The researchers predicted that a genetic difference of only one nucleotide is responsible for the obesity association. In risk individuals, a thymine (T) is replaced by a cytosine (C) nucleobase, which disrupts repression of the control region and turns on IRX3 and IRX5. This then turns off thermogenesis, leading to lipid accumulation and ultimately obesity.
By editing a single nucleotide position using the CRISPR/Cas9 system — a technology that allows researchers to make precise changes to a DNA sequence — the researchers could switch between lean and obese signatures in human pre-adipocytes. Switching the C to a T in risk individuals turned off IRX3 and IRX5, restored thermogenesis to non-risk levels, and switched off lipid storage genes.
“Knowing the causal variant underlying the obesity association may allow somatic genome editing as a therapeutic avenue for individuals carrying the risk allele,” Kellis says. “But more importantly, the uncovered cellular circuits may allow us to dial a metabolic master switch for both risk and non-risk individuals, as a means to counter environmental, lifestyle, or genetic contributors to obesity.”
Success in human and mouse cells
The researchers showed that they could indeed manipulate this new pathway to reverse the signatures of obesity in both human cells and mice.
In primary adipose cells from either risk or non-risk individuals, altering the expression of either IRX3 or IRX5 switched between energy-storing white adipocyte functions and energy-burning beige adipocyte functions.

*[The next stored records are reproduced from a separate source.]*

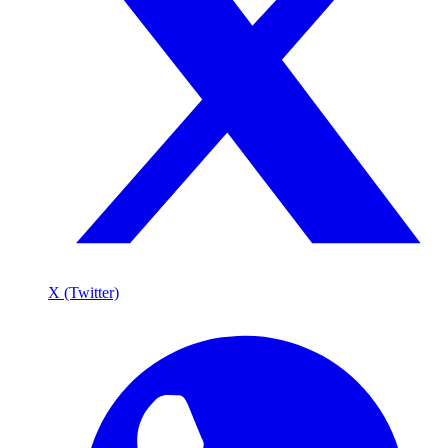
X (Twitter)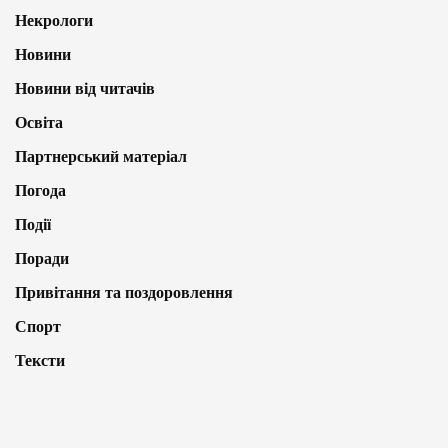
Некрологи
Новини
Новини від читачів
Освіта
Партнерський матеріал
Погода
Події
Поради
Привітання та поздоровлення
Спорт
Тексти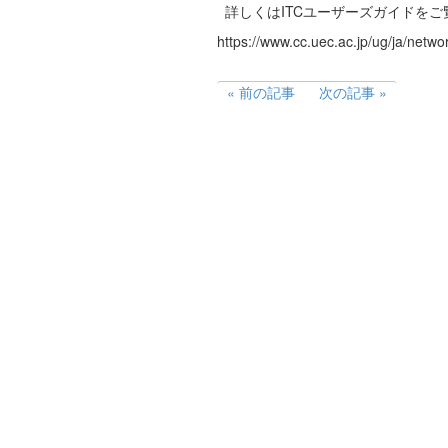
詳しくはITCユーザーズガイドをご
https://www.cc.uec.ac.jp/ug/ja/netw
前の記事
次の記事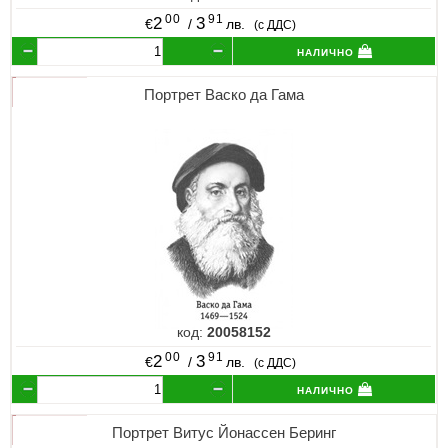
00
91
2
3
€
/
лв.
(с ДДС)
налично
Портрет Васко да Гама
код:
20058152
00
91
2
3
€
/
лв.
(с ДДС)
налично
Портрет Витус Йонассен Беринг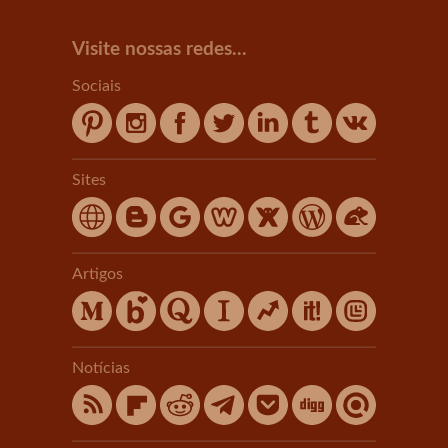
Visite nossas redes...
Sociais
Sites
Artigos
Notícias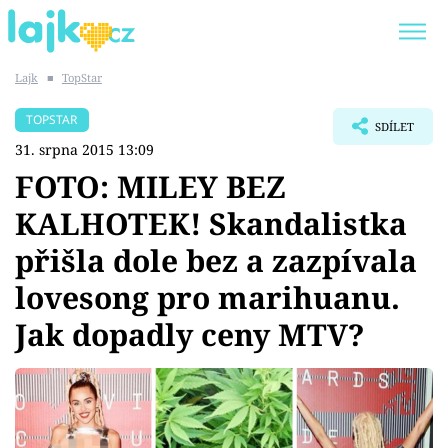
Lajk
■
TopStar
Trendy:
KARLOS VÉMOLA
ONLYFANS
TOPSTAR
SDÍLET
SHOPAHOLICADEL
CLASH OF THE STARS
31. srpna 2015 13:09
FOTO: MILEY BEZ
KALHOTEK! Skandalistka
přišla dole bez a zazpívala
Témata
lovesong pro marihuanu.
Showbyznys
Jak dopadly ceny MTV?
Youtubeři
Virály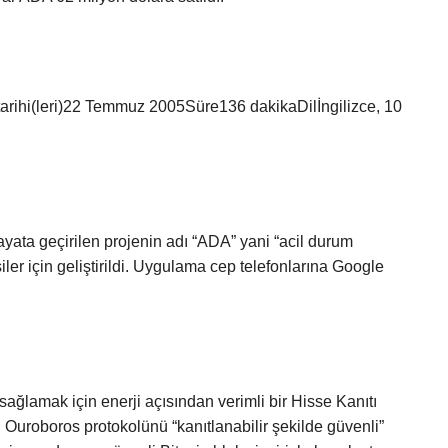
arihi(leri)22 Temmuz 2005Süre136 dakikaDilİngilizce, 10
ayata geçirilen projenin adı “ADA” yani “acil durum
er için geliştirildi. Uygulama cep telefonlarına Google
sağlamak için enerji açısından verimli bir Hisse Kanıtı
Ouroboros protokolünü “kanıtlanabilir şekilde güvenli”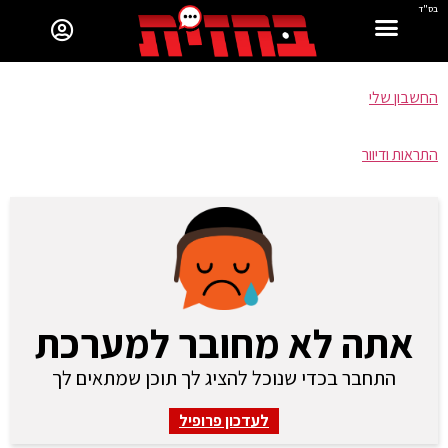
בס"ד
החשבון שלי
התראות ודיוור
אתה לא מחובר למערכת
התחבר בכדי שנוכל להציג לך תוכן שמתאים לך
לעדכון פרופיל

Similarly, repression of IRX3 in mouse adipocytes led to dramatic changes in whole-body energy balance, resulting in a reduction of body weight and all major fat stores, and complete resistance to a high-fat diet.
“By manipulating this new pathway, we could switch between energy storage and energy dissipation programs at both the cellular and the organismal level, providing new hope for a cure against obesity,” Kellis says.
The researchers are currently establishing collaborations in academia and industry to translate their findings into obesity therapeutics. They are also using their approach as a model to understand the circuitry of other disease-associated regions in the human genome.
The paper is a tour de force, according to Evan Rosen, a professor of medicine at Harvard Medical School who was not involved in the research.
“The researchers present a near-complete unveiling of how a genetic risk allele in a noncoding region of the genome really works,” Rosen says. “It’s really an extraordinary piece of science, and it provides a template for how we should be approaching these genetic variants in all disease areas.”